The first comment on Lukas’s Delores Labs blog post suggests that if a business can’t survive a 7 hour outtage, then something must be wrong with the products or the business itself.

Service outtages do more damage than just lost sales. They damage your site’s reputation, which is much harder to repair than lost sales. Web consumers are very flighty and very finicky and generally follow patterns of addiction with their favorite web sites.  That is, when they can’t get to their favorite sites, they get cranky.  When they can’t get to their favorite sites for hours at a time, they find a new favorite and probably never return.  Worse, they will shift from being advocates for your web site to vocal critics, and thus indirectly channel traffic away from your site via the social network influencer effect.
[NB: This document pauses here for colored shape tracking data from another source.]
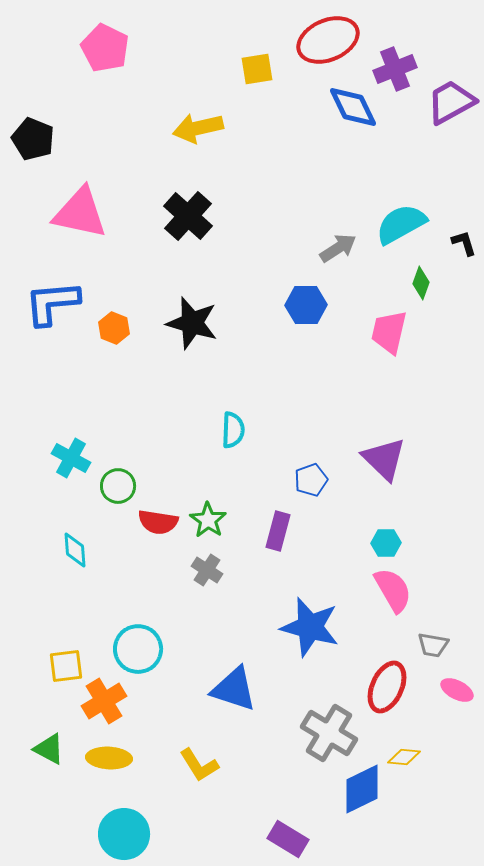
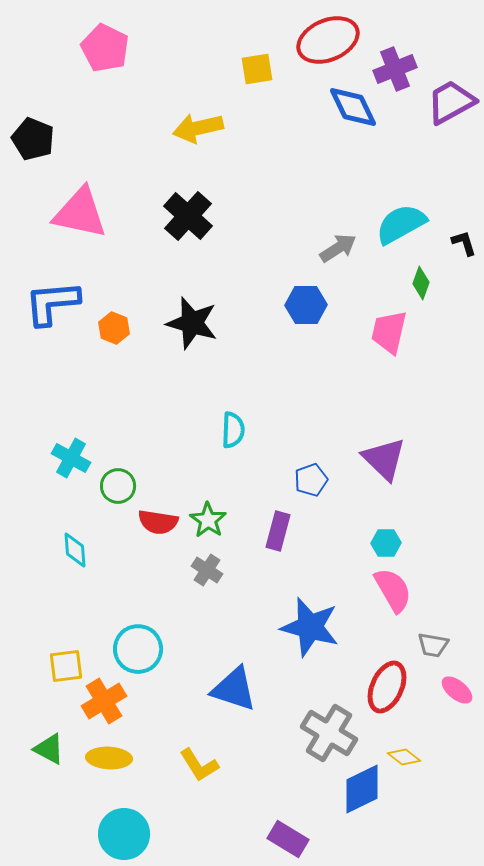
pink ellipse at (457, 690): rotated 12 degrees clockwise
yellow diamond at (404, 757): rotated 32 degrees clockwise
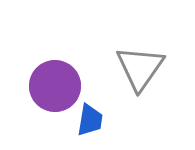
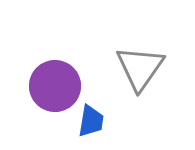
blue trapezoid: moved 1 px right, 1 px down
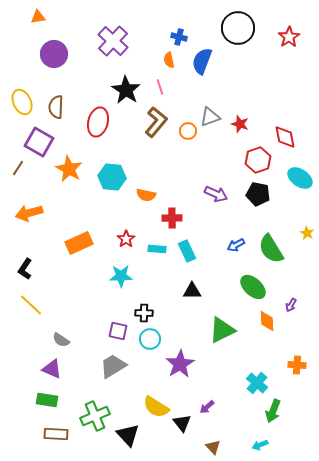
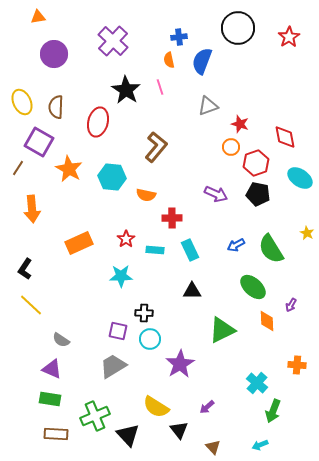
blue cross at (179, 37): rotated 21 degrees counterclockwise
gray triangle at (210, 117): moved 2 px left, 11 px up
brown L-shape at (156, 122): moved 25 px down
orange circle at (188, 131): moved 43 px right, 16 px down
red hexagon at (258, 160): moved 2 px left, 3 px down
orange arrow at (29, 213): moved 3 px right, 4 px up; rotated 80 degrees counterclockwise
cyan rectangle at (157, 249): moved 2 px left, 1 px down
cyan rectangle at (187, 251): moved 3 px right, 1 px up
green rectangle at (47, 400): moved 3 px right, 1 px up
black triangle at (182, 423): moved 3 px left, 7 px down
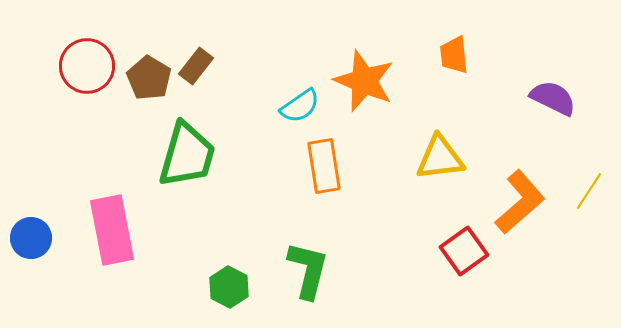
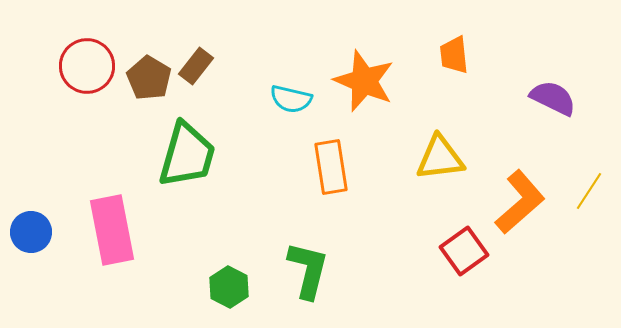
cyan semicircle: moved 9 px left, 7 px up; rotated 48 degrees clockwise
orange rectangle: moved 7 px right, 1 px down
blue circle: moved 6 px up
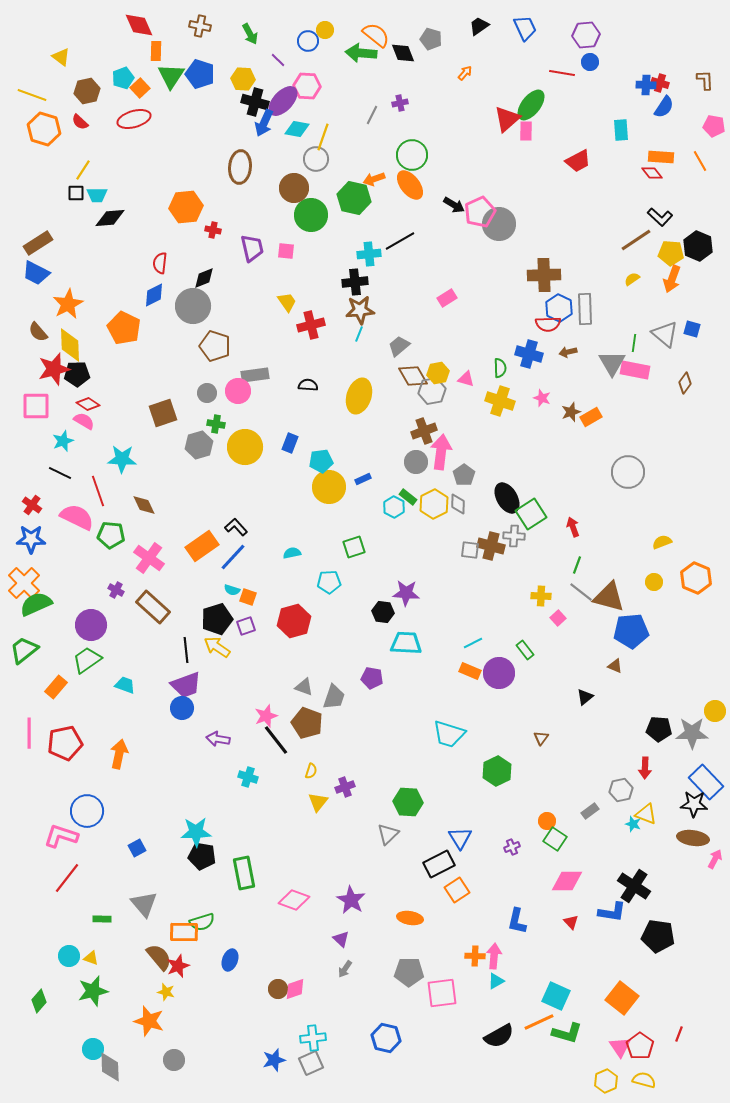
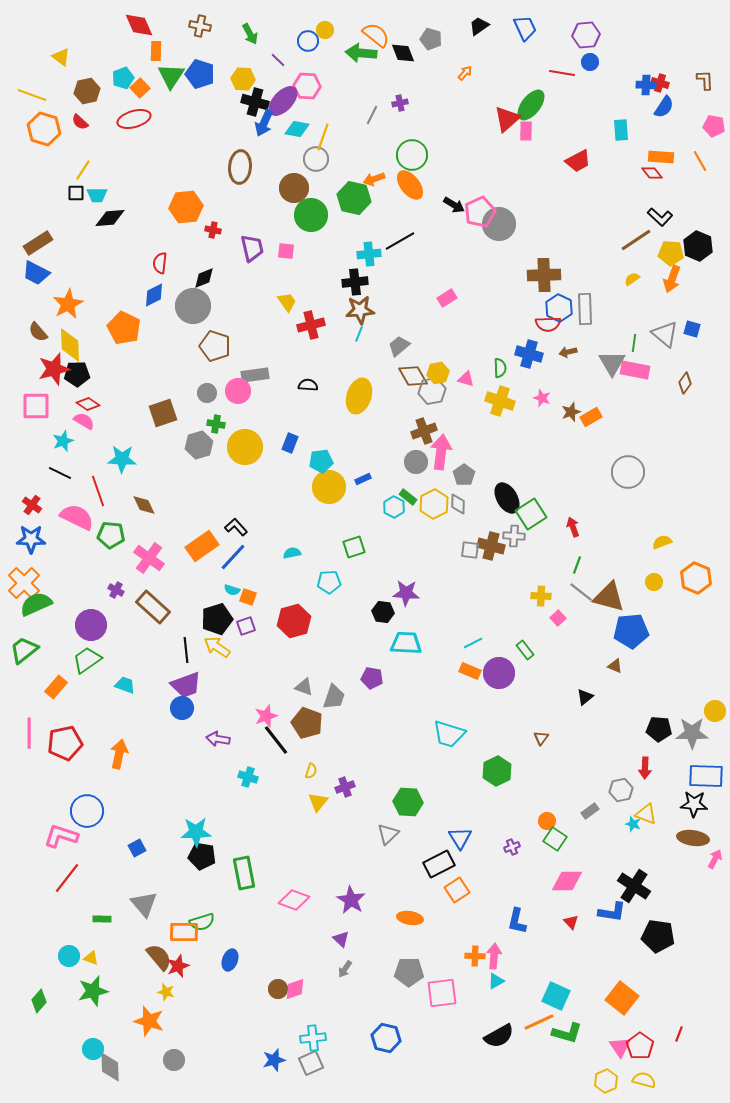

Few online services today do not have a close competitor, and the barrier to switching is usually little more than inconvenience and emotion.  The best way to retain your current customers is to not give them a reason to go looking at alternatives. Consumers are couch potatoes – as long as they’re satisfied enough with what they have, they aren’t likely to pay attention to alternatives – even when they have criticisms of the product, and even when the alternatives are superior.  Same as TV:  If you like the current program, you’re less likely to switch channels.  (Works great until the most disruptive element in commercial television – the commercial break) 

I think part of the problem, part of what is missing from hosting providers such as Amazon’s S3 and Google App Engine are service agreements that provide meaningful consequences in the event of service failure.  Google offers no service guarantees – it’s up when it’s up, and we’ll get around to fixing it when it breaks when we can.  The Google engineers definitely have their hearts and souls in fixing things ASAP, but Google the corporation protects the koffers and offers no promises.  Lukas indicates that Amazon S3 offers a 25% refund in the form of future service credits in the event of outtages.  25% might take a bite out of Amazon’s profit margin, but it doesn’t come anywhere close to the kind of horriffic damages provided by “utility grade” service agreements. 

Hosting services don’t yet conduct themselves as true utility grade operations.  Compare the service level agreements of any online service with those of, say, an electrical power company.  If you’re a multimegawatt industrial power customer, chances are good that you can demand service level agreements that are downright terrifying to the service provider. From friends and colleagues I hear stories of manufacturing plants in Silicon Valley that crank out a million dollars worth of product per hour, every hour, 24 hours a day, 360 days a year (allowing for only 5 days of systemwide downtime). When the power fails, the service agreement has the power company make up for the plant’s losses – the power company is held responsible for that million dollars per hour, until they fix the problem and restore power service.

Now that’s what I call an incentive.  Invest in redundant systems, continuous monitoring, and rapid response teams, or your power company will go broke within minutes of the first outtage.

Hosting provider service level agreements won’t leap to the extreme of 2x loss of business damages, but as new players enter the hosting market, they will have to do something to differentiate themselves from other hosting services.  There’s not a lot of room for differentiation in the hardware or the service itself, so the new guys will have to distinguish themselves on cost and service guarantees.  A new hosting provider will make deeper concessions to the consumer in service agreements than the old guard offered.  Google and Amazon don’t need to offer significant service level guarantees primarily because nobody else is forcing their hand by offering better.  Over time, competitive pressures will force an improvement in service level agreements for online hosting services as the hosting market becomes deeply commoditized.

All we need now are more competitors.